Section 12.8. Jurisdiction; Immunities. (a) The Borrowers
hereby irrevocably submit to the jurisdiction of any New York
State or United States Federal Court sitting in New York City
over any action or proceeding arising out of or relating to this
Agreement or any Note or any other Facility Document, and each
Borrower hereby irrevocably agrees that all claims in respect of
such action or proceeding may be heard and determined in such New
York State or Federal court. The Borrowers irrevocably consent
to the service of any and all process in any such action or
proceeding by the mailing of copies of such process to the
Company at the Company's address specified on the signature pages
hereof. The Borrowers agree that a final judgment in any such
action or proceeding shall be conclusive and may be enforced in
other jurisdictions by suit on the judgment or in any other
manner provided by law. The Borrowers further waive any
objection to venue in such state and any objection to an action
or proceeding in such state on the basis of forum non conveniens.
The Borrowers further agree that any action or proceeding brought
against the Agent shall be brought only in New York State or
United States Federal court sitting in New York County. Each of
the Borrowers, the Agent and each of the Banks waives any right
such Person may have to jury trial.
(b) Nothing in this Section 12.8 shall affect the right of
the Agent or any Bank to serve legal process in any other manner
permitted by law or affect the right of the Agent or any Bank to
bring any action or proceeding against any Borrower or any of
such Borrower's property in the courts of any other jurisdiction.
(c) To the extent that any Borrower has or hereafter may
acquire any immunity from jurisdiction of any court or from any
legal process (whether from service or notice, attachment prior
to judgment, attachment in aid of execution, execution or
otherwise) with respect to itself or its property, such Borrower
hereby irrevocably waives such immunity in respect of such
Borrower's obligations under this Agreement, and the Notes and
the other Facility Documents.
Section 12.9. Judgment Currency. If for the purpose of
obtaining judgment in any court it is necessary to convert a sum
due from any Borrower hereunder or under any of the Notes in
Dollars into another currency, the parties hereto agree, to the
fullest extent that they may effectively do so, that the rate of
exchange used shall be that at which in accordance with normal
banking procedures the Agent could purchase Dollars with such
other currency at the Agent's New York office on the Banking Day
preceding that on which final judgment is given.
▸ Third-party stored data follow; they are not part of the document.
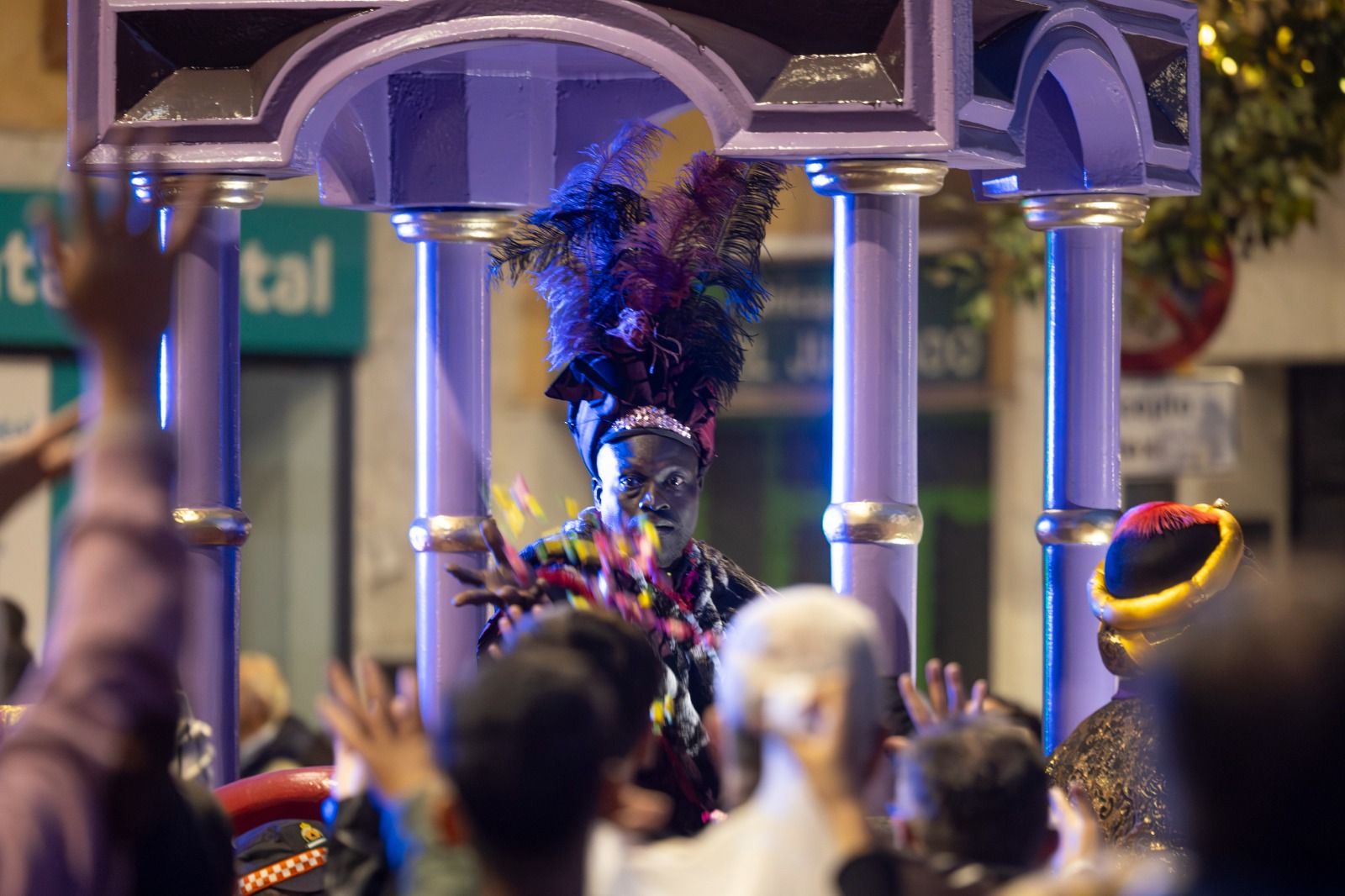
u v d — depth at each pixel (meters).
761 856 4.99
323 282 22.77
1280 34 17.06
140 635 4.59
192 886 5.74
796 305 25.66
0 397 21.14
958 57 7.86
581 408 9.25
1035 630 25.36
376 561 23.25
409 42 8.15
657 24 7.96
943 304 25.25
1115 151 9.35
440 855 5.25
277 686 16.41
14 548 21.20
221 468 8.66
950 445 25.91
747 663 5.08
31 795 4.48
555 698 4.95
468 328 9.84
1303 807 3.87
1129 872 6.02
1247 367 25.50
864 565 8.20
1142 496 25.50
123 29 8.34
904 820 6.01
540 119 9.91
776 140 7.90
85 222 4.61
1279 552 25.72
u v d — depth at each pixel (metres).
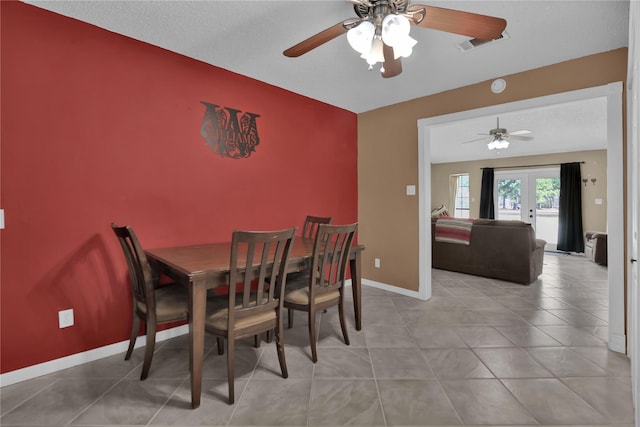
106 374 1.96
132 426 1.50
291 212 3.37
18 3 1.84
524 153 7.27
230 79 2.82
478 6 1.85
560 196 6.95
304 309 2.15
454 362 2.10
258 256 2.11
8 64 1.81
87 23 2.07
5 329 1.83
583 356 2.17
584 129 4.99
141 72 2.31
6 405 1.65
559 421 1.53
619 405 1.64
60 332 2.01
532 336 2.50
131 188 2.28
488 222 4.37
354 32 1.48
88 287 2.11
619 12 1.89
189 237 2.59
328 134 3.75
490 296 3.56
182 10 1.92
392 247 3.78
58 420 1.54
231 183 2.86
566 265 5.38
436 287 3.93
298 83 3.10
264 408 1.63
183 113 2.53
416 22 1.51
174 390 1.79
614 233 2.25
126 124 2.25
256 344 2.33
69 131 2.02
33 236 1.91
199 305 1.65
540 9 1.88
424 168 3.44
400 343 2.39
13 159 1.84
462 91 3.13
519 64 2.61
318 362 2.11
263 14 1.96
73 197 2.04
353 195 4.10
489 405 1.65
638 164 1.22
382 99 3.56
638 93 1.17
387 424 1.51
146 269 1.85
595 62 2.40
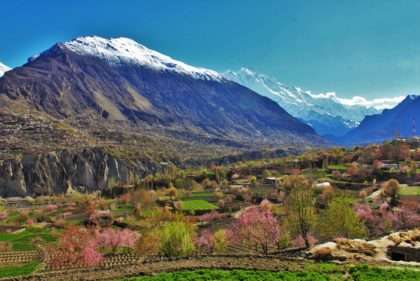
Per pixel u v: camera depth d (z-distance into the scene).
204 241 110.12
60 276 50.53
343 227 94.81
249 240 97.00
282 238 94.75
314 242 94.12
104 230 148.50
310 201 97.44
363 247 61.44
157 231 105.75
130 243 128.12
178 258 57.34
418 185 184.00
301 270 49.81
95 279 48.34
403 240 65.44
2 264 129.38
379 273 47.25
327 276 46.72
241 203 196.50
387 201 152.75
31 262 131.25
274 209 138.88
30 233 181.88
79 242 122.75
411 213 127.50
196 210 185.62
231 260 55.31
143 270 51.44
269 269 50.56
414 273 47.12
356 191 188.25
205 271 49.44
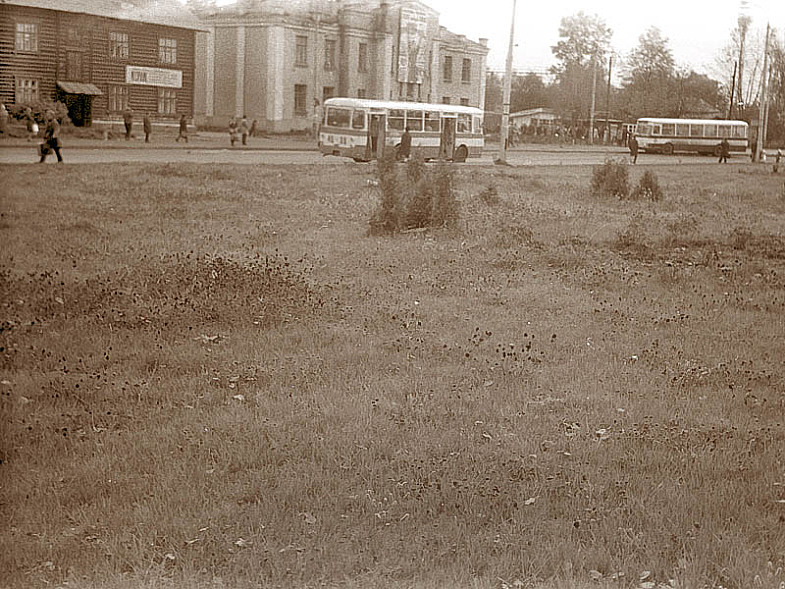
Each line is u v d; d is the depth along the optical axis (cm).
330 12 5172
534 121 5606
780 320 1158
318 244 1588
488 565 509
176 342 961
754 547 536
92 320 1024
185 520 558
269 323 1050
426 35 5212
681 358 964
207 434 698
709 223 2095
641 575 497
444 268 1422
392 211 1720
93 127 3400
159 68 3566
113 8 3234
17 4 3075
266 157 3475
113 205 1850
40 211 1705
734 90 5331
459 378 866
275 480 615
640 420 761
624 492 605
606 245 1716
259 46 5006
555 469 645
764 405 813
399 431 714
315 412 752
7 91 3114
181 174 2428
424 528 554
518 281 1345
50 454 657
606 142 5497
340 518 564
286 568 501
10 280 1162
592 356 960
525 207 2203
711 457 672
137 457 652
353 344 979
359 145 3572
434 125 3825
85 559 512
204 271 1251
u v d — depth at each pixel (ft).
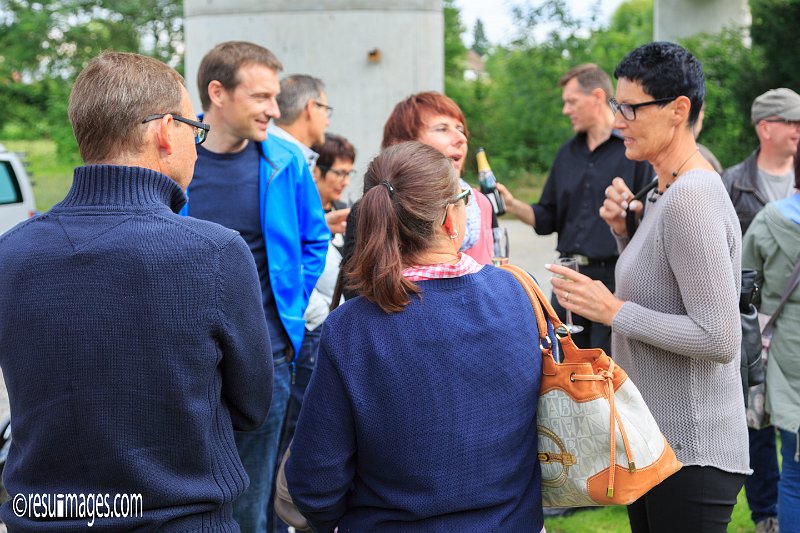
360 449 6.26
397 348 6.13
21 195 31.63
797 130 14.51
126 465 5.79
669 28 63.82
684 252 7.64
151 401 5.83
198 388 5.94
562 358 6.77
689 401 8.03
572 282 8.15
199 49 26.12
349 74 25.75
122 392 5.80
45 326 5.82
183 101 6.53
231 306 6.06
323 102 15.28
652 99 8.13
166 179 6.27
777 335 11.24
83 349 5.79
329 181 15.31
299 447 6.33
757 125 14.93
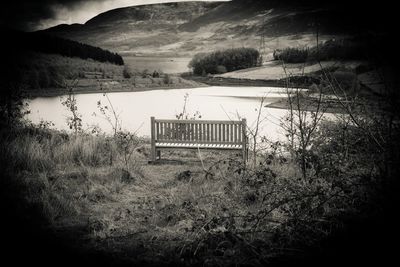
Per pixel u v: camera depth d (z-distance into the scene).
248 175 6.93
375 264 3.87
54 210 5.79
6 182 6.47
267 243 4.55
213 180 7.26
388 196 4.52
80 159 8.76
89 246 4.83
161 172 8.33
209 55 141.88
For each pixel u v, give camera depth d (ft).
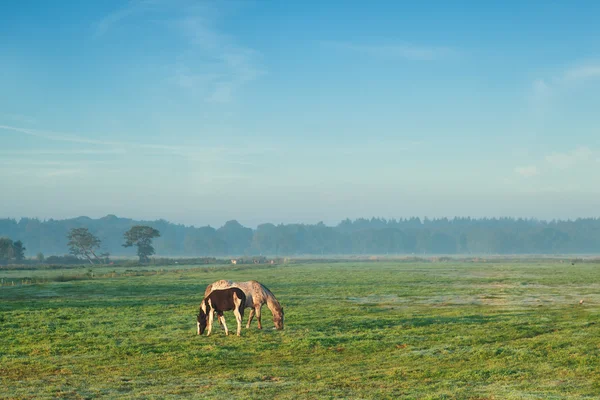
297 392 45.14
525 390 45.52
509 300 131.75
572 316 94.84
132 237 585.22
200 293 151.84
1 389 46.16
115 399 42.65
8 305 117.29
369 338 71.82
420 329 79.15
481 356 59.72
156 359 59.88
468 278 228.63
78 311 104.68
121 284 191.52
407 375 51.96
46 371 54.34
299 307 112.88
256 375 51.98
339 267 385.70
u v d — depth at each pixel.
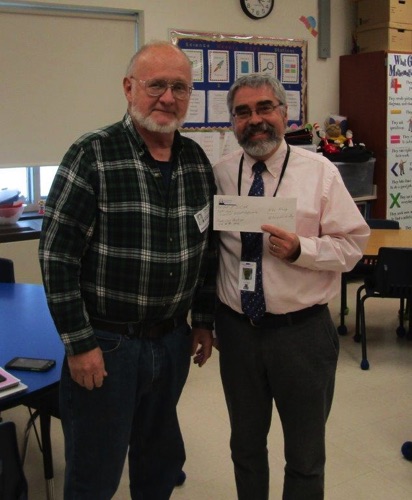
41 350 1.88
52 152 4.05
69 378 1.63
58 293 1.50
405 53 5.20
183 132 4.61
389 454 2.61
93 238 1.56
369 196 5.32
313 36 5.26
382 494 2.32
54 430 2.83
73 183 1.50
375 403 3.09
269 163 1.74
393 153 5.28
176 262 1.62
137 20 4.30
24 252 3.59
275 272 1.71
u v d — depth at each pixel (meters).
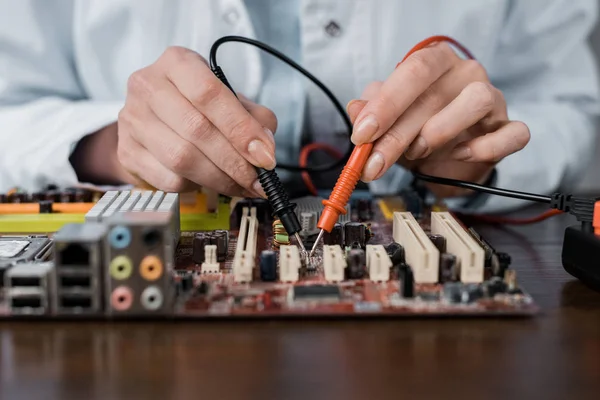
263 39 1.60
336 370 0.60
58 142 1.33
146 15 1.59
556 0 1.74
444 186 1.32
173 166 1.01
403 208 1.17
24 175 1.35
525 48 1.77
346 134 1.58
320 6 1.48
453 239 0.83
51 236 0.95
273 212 0.99
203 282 0.78
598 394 0.56
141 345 0.65
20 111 1.49
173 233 0.86
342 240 0.92
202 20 1.53
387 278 0.80
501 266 0.79
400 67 1.00
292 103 1.61
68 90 1.71
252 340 0.66
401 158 1.21
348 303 0.73
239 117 0.94
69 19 1.68
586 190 1.87
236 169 0.97
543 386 0.57
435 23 1.63
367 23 1.51
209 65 1.05
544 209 1.36
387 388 0.57
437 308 0.72
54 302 0.69
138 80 1.08
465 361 0.62
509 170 1.35
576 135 1.62
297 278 0.80
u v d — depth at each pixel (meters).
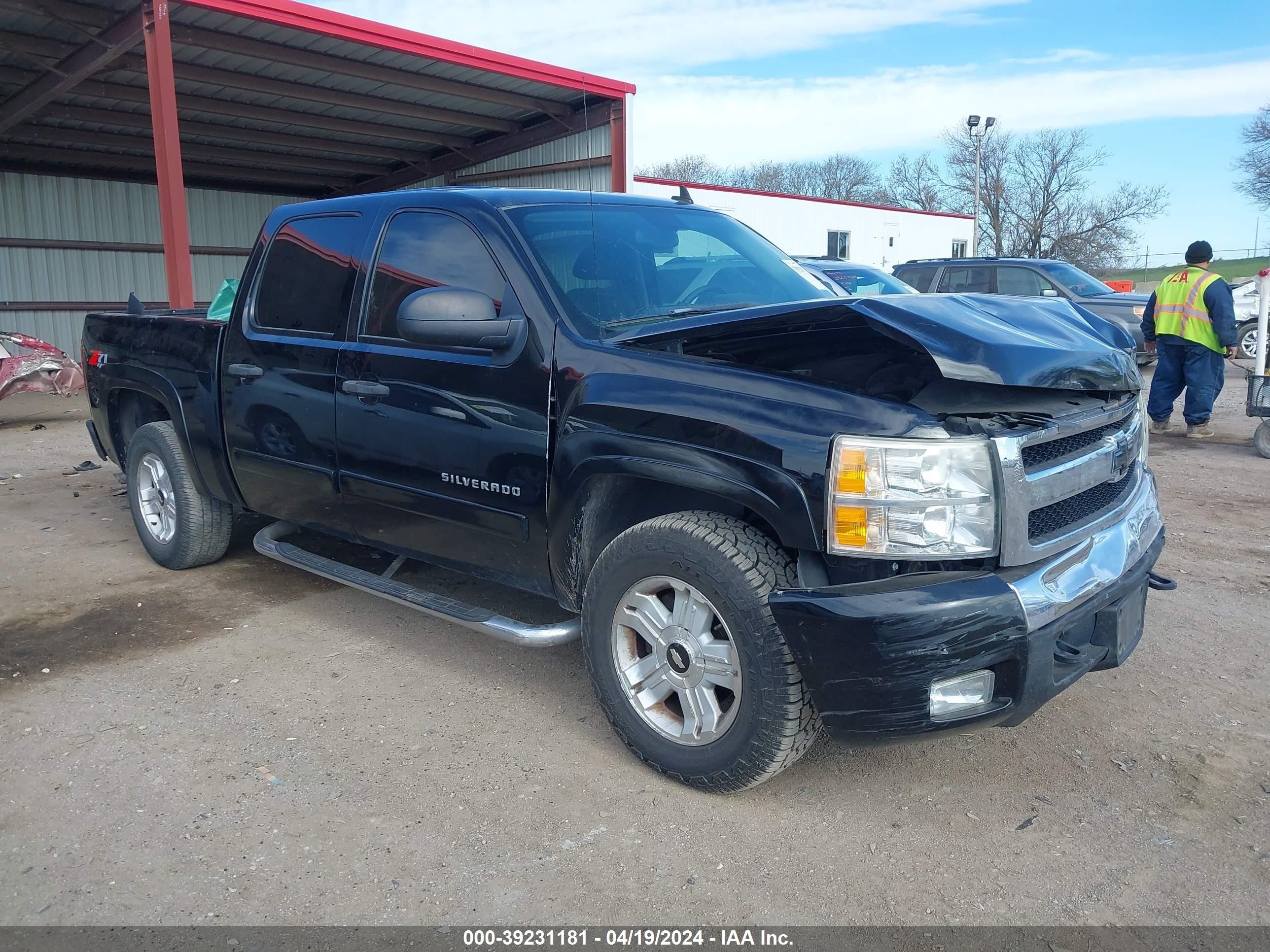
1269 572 5.01
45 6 11.41
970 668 2.43
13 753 3.22
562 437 3.07
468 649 4.10
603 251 3.50
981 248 53.88
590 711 3.53
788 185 64.81
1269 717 3.43
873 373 3.06
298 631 4.31
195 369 4.55
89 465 8.44
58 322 19.38
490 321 3.17
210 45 12.59
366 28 12.82
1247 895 2.47
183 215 11.58
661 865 2.61
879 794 2.96
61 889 2.51
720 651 2.80
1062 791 2.97
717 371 2.82
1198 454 8.32
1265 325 8.41
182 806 2.90
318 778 3.05
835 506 2.50
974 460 2.48
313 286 4.02
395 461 3.63
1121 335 3.40
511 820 2.82
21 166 18.53
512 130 17.78
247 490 4.48
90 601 4.70
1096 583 2.71
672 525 2.84
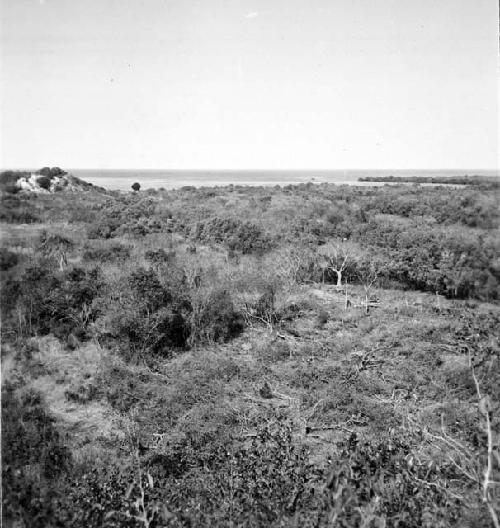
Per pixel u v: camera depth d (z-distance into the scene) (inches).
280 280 800.3
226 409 411.2
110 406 428.5
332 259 887.1
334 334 618.2
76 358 522.9
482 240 897.5
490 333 249.0
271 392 457.1
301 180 4576.8
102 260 836.0
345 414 400.5
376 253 914.7
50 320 590.9
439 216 1238.9
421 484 193.3
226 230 1098.1
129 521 211.6
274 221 1229.1
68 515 232.5
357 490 183.9
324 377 479.8
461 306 712.4
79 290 618.5
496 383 234.5
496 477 195.6
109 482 254.5
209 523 220.1
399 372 485.4
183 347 576.7
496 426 223.6
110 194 1759.4
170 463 321.1
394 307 725.3
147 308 569.0
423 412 387.5
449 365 484.1
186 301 613.9
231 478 247.0
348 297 771.4
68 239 962.1
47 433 360.8
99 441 367.2
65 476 301.6
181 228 1206.9
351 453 213.2
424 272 829.2
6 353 512.1
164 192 2047.2
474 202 1289.4
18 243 865.5
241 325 648.4
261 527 201.3
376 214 1333.7
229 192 2078.0
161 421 397.1
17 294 610.9
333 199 1647.4
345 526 169.2
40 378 471.2
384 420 383.2
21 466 297.6
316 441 356.5
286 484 223.9
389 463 207.3
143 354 527.2
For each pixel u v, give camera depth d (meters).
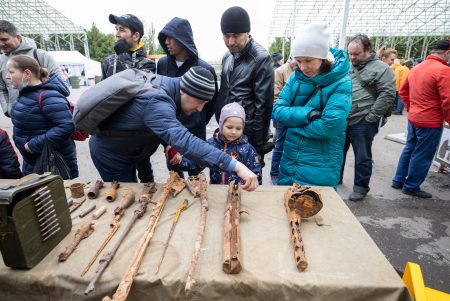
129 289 1.00
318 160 2.26
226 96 2.74
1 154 2.45
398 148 5.97
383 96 3.13
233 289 1.05
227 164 1.47
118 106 1.65
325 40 1.94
The obligations
of each Borrower in respect of any sum due to any Bank or the
Agent hereunder or under any Note or under any other Facility
Document shall, notwithstanding any judgment in a currency other
than Dollars, be discharged only to the extent that on the
Banking Day following receipt by such Bank or the Agent (as the
case may be) of any sum adjudged to be so due in such other
currency such Bank or the Agent (as the case may be) may in
accordance with normal banking procedures purchase Dollars with
such other currency; if the amount of Dollars so purchased is
less than the sum originally due to such Bank or the Agent, as
the case may be, in Dollars, the Borrowers agree, to the fullest
extent that they may effectively do so, as a separate obligation
and notwithstanding any such judgment, to indemnify such Bank or
the Agent, as the case may be, against such deficiency, and if
the amount of Dollars so purchased exceeds (a) the sum originally
due to any Bank or the Agent, as the case may be, and (b) any
amounts shared with other Banks as a result of allocations of
such excess as a disproportionate payment to such Bank under
Section 10.17, such Bank or the Agent, as the case may
be, agrees to remit such excess to the applicable Borrower.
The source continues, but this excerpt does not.